MADRID (Reuters) - Spain closed a giant temporary hospital in Madrid that had become a symbol of its fight against the coronavirus pandemic on Friday and people prepared to emerge from their homes for walks in the street after seven weeks of strict lockdown.
The developments showed that Spain was pulling out of the crisis that has now claimed the lives of 24,824 people. The death toll rose by 281 overnight, according to the health ministry, a small rise from the previous day but still one of the lowest daily tolls in weeks.
But the economic cost was adding up. Economy Minister Nadia Calvino on Friday announced a forecast of a record fall in Spain’s gross domestic product (GDP) of 9.2% in 2020 - greater than during the country’s Great Recession of 2008-2013.
Spain has been one the countries worst hit by the pandemic that spread across the globe from China since December.
However, the pandemic’s decline in Spain has drastically reduced the number of people admitted to hospitals - 732 new patients, according to the latest data - and authorities on Friday closed down the temporary facility set up at Madrid’s Ifema exhibition centre.
“I thank the whole centre, from the cleaning staff to the top, they have been loving, kind to us, a human warmth,” said 73-old Patrocinio Gonzalez Dorado, as she left the compound wearing a protective mask decorated with paper lips.
“We haven’t had family here and they have served as family and support,” said Gonzalez, who had been there since April 7.
The hospital, with 1,350 beds, was Spain’s largest during the outbreak and a symbol of the nation’s struggle. It treated about 4,000 patients, and will remain equipped and ready to reopen in the event of a new outbreak.
Another patient leaving the centre in a wheelchair was applauded by health personnel while a singer sang the “Nessun Dorma” aria from the opera “Turandot”.
However, dozens of health workers staged a protest when Madrid regional president Isabel Díaz Ayuso came to officially close the facility, demanding more tests and better protective equipment. Data shows that 41,239 health workers have tested positive for COVID-19 so far.

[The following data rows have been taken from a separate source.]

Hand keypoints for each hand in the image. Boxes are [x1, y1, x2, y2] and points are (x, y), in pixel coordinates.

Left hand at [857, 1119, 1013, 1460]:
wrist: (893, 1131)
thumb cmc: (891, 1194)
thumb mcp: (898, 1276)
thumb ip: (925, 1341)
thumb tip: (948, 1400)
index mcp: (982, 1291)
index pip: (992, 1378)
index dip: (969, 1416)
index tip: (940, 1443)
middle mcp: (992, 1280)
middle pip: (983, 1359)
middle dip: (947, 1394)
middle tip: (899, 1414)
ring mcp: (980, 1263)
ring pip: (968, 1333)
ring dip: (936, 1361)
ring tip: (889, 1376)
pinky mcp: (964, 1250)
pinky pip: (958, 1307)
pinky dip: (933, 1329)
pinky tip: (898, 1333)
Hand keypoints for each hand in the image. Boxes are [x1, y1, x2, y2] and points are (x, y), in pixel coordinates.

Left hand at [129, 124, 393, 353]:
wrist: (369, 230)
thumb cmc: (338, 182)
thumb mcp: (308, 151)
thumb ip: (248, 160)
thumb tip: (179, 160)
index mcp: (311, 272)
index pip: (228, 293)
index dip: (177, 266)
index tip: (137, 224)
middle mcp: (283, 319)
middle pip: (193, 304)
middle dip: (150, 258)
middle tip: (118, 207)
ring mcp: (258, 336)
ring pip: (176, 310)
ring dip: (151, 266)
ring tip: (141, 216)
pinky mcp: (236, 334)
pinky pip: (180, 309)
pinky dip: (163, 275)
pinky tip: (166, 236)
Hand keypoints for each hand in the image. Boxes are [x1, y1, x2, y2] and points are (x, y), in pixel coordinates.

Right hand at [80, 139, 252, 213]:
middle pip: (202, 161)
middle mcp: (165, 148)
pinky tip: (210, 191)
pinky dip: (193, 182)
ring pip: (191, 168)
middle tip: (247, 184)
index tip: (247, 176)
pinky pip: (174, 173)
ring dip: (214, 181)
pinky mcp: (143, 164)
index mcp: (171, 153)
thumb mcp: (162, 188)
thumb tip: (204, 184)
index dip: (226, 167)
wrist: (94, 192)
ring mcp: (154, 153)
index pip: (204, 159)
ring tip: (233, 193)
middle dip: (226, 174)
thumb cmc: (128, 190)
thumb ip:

Unable to protest in the streets in the traditional Labour Day rallies were Spanish trade unions, prevented from gathering for the first time since the right to demonstrate was legalised in Spain in 1978.
Adapting to the restrictions, the unions called for virtual rallies on social media, demanding labour rights as potentially the worst economic crisis in Spanish history and a huge surge of unemployment loomed.
Economy Minister Calvino forecast a record fall in GDP of 9.2% in 2020 but said a projected recovery in 2021 with a 6.8% increase was expected. Unemployment for 2020 was forecast to rise to 19%, easing to 17.2% in 2021.
On Saturday Spaniards will be able to go out for the first time since March 15 to walk or play individual sports, putting an end to one of the strictest confinements in all of Europe.
Children were able to go out for the first time in six weeks on previous Sunday, with families gathering in parks and seaside walks.
To avoid overcrowding, the government has implemented a shift system for going out to the street by age groups.
From Saturday, people will be allowed to take short walks and play sports from 6 a.m. to 10 a.m. and 8 p.m. to 11 p.m. Between midday and 7 p.m. will be reserved for young children, with the remaining slots set aside for elderly and vulnerable people.
The outings are part of a phase-out plan that from Monday will also allow some businesses to reopen and more relief measures for some small islands of the Canaries and Balearic archipelagos.
Meticulous hygiene and social distancing will still be of paramount importance.
Beaches and hotels lie empty in a tourism sector that is one of the biggest contributors to the economy. Another driver, construction and real estate, is at a standstill after only just recovering from the 2008 financial crisis.